**WHAT THE TASK ASKS:** In the data below, the answer is the run of lines from the line containing "right shoulder: (228, 671)" through the line containing "neck: (621, 318)", both included; print it exactly and nothing else.

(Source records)
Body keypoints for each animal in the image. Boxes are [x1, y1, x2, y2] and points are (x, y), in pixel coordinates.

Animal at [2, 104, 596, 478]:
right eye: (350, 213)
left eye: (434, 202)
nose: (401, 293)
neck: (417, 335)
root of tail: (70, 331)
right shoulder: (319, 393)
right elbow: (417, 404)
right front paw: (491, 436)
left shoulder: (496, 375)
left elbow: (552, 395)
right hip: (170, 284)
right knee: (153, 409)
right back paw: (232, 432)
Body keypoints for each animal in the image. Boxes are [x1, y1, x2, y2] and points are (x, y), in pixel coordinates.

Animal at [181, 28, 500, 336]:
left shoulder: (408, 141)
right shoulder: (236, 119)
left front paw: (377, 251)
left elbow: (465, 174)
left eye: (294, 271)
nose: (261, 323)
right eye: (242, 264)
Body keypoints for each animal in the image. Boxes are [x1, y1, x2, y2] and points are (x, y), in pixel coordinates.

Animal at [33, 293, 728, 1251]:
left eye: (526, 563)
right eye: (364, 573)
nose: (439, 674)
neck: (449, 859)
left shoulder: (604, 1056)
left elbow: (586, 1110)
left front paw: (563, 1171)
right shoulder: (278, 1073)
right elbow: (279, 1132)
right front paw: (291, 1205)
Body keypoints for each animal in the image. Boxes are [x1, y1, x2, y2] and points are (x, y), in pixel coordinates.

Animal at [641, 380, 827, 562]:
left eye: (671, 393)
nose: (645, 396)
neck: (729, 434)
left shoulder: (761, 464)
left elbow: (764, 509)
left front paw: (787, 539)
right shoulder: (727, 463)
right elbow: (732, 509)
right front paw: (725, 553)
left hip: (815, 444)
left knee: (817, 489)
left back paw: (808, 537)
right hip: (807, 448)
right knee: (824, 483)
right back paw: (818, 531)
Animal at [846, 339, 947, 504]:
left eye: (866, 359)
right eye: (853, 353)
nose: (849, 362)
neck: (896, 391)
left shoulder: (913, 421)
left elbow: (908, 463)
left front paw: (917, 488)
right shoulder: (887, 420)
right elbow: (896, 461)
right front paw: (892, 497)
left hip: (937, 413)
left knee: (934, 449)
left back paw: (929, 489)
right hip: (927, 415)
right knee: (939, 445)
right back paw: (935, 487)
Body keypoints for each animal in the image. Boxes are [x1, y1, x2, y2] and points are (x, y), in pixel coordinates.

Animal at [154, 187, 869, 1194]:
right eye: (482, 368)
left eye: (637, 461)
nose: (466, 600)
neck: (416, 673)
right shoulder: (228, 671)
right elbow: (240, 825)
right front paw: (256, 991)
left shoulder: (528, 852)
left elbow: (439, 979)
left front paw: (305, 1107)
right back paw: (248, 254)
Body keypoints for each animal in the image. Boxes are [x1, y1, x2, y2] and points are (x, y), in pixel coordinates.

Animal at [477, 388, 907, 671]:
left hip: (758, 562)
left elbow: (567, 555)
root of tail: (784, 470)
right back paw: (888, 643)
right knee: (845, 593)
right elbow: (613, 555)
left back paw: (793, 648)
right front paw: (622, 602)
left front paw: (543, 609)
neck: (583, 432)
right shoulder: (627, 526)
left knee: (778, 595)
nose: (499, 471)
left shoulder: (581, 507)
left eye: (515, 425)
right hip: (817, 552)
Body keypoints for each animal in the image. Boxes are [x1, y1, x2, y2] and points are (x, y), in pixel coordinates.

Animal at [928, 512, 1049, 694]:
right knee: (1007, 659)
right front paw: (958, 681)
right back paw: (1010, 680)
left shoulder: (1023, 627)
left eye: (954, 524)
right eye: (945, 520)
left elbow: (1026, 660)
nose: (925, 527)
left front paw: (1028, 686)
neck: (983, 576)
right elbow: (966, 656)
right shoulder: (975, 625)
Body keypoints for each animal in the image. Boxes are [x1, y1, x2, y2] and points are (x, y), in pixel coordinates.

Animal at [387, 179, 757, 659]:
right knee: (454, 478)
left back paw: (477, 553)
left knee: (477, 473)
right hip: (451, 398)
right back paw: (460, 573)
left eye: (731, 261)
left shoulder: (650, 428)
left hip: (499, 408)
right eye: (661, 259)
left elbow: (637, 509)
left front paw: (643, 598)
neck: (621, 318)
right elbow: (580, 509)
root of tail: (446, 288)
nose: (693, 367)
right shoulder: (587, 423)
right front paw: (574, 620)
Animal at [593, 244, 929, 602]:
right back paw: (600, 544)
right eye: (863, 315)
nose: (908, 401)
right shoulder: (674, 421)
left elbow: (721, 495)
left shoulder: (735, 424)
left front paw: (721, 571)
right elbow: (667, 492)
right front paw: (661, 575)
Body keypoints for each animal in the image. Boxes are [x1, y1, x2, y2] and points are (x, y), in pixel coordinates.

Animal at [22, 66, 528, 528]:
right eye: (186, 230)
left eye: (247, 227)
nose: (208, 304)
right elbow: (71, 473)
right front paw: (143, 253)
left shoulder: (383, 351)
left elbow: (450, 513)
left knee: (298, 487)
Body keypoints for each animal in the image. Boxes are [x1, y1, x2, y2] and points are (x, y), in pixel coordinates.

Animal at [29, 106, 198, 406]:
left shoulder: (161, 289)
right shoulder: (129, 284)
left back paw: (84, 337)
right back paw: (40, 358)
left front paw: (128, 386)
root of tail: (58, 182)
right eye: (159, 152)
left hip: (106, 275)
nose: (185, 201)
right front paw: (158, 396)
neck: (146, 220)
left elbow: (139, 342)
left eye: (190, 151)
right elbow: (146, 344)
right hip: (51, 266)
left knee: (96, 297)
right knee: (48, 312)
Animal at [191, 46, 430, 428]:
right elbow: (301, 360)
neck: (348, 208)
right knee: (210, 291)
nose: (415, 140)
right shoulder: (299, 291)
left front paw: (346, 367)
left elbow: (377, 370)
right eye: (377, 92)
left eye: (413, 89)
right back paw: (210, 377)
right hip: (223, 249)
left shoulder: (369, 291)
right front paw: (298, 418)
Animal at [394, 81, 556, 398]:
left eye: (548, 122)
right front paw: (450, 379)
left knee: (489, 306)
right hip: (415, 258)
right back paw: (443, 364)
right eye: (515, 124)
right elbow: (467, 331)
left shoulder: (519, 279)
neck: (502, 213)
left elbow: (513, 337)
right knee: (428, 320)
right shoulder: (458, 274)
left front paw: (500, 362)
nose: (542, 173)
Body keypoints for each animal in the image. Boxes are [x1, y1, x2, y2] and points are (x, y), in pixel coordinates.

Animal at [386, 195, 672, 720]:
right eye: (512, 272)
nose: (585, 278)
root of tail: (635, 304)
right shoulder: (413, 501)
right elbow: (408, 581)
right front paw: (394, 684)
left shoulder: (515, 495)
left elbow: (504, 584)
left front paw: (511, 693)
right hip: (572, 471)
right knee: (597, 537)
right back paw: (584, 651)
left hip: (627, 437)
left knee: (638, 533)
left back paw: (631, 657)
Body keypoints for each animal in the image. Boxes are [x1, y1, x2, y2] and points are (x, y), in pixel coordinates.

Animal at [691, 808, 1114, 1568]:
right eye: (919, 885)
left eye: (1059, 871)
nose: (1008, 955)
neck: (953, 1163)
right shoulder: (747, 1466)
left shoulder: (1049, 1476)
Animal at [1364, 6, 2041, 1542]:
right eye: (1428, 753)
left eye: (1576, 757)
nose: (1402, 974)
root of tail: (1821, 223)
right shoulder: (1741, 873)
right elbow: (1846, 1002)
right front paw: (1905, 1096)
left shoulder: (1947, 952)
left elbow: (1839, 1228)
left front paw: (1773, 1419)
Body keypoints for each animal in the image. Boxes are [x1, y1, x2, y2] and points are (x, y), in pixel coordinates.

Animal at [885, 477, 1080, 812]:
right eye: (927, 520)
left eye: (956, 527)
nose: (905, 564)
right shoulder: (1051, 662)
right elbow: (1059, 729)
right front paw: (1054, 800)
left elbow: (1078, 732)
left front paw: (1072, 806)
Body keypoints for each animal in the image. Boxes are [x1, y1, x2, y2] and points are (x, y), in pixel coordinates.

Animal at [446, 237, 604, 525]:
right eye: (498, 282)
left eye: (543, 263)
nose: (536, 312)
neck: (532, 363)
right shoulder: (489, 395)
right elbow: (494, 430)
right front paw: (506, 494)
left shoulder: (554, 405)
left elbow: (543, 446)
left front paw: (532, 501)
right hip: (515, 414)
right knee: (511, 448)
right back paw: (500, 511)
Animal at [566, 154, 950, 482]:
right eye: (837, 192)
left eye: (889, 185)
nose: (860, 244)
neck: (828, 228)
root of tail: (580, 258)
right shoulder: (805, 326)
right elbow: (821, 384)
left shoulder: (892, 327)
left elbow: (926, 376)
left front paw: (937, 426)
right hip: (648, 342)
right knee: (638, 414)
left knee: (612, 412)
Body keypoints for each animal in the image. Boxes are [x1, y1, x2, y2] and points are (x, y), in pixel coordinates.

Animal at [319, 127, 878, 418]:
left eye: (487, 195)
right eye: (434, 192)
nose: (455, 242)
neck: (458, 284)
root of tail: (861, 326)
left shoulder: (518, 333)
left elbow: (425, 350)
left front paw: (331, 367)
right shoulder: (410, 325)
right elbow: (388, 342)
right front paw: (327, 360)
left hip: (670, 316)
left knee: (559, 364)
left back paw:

**SOLVED EXERCISE:**
right shoulder: (228, 671)
right elbow: (240, 825)
right front paw: (256, 991)
left shoulder: (528, 852)
left elbow: (439, 979)
left front paw: (305, 1107)
right back paw: (248, 254)
Body keypoints for each animal in the image. Boxes are [x1, y1, x2, y2] and points are (x, y), in pixel coordinates.

Animal at [477, 388, 907, 671]:
left hip: (758, 562)
left elbow: (567, 555)
root of tail: (784, 470)
right back paw: (888, 643)
right knee: (845, 593)
right elbow: (613, 555)
left back paw: (793, 648)
right front paw: (622, 602)
left front paw: (543, 609)
neck: (583, 432)
right shoulder: (627, 526)
left knee: (778, 595)
nose: (499, 471)
left shoulder: (581, 507)
left eye: (515, 425)
right hip: (817, 552)
Body keypoints for each animal in the image. Boxes are [x1, y1, x2, y2] and points are (x, y), in pixel coordinates.

Animal at [928, 512, 1049, 694]:
right knee: (1007, 659)
right front paw: (958, 681)
right back paw: (1010, 680)
left shoulder: (1023, 627)
left eye: (954, 524)
right eye: (945, 520)
left elbow: (1026, 660)
nose: (925, 527)
left front paw: (1028, 686)
neck: (983, 576)
right elbow: (966, 656)
right shoulder: (975, 625)
Body keypoints for each animal in the image. Boxes are [x1, y1, x2, y2] and points are (x, y), in pixel coordinates.

Animal at [387, 179, 757, 659]:
right knee: (454, 478)
left back paw: (477, 553)
left knee: (477, 473)
right hip: (451, 398)
right back paw: (460, 573)
left eye: (731, 261)
left shoulder: (650, 428)
left hip: (499, 408)
right eye: (661, 259)
left elbow: (637, 509)
left front paw: (643, 598)
neck: (621, 318)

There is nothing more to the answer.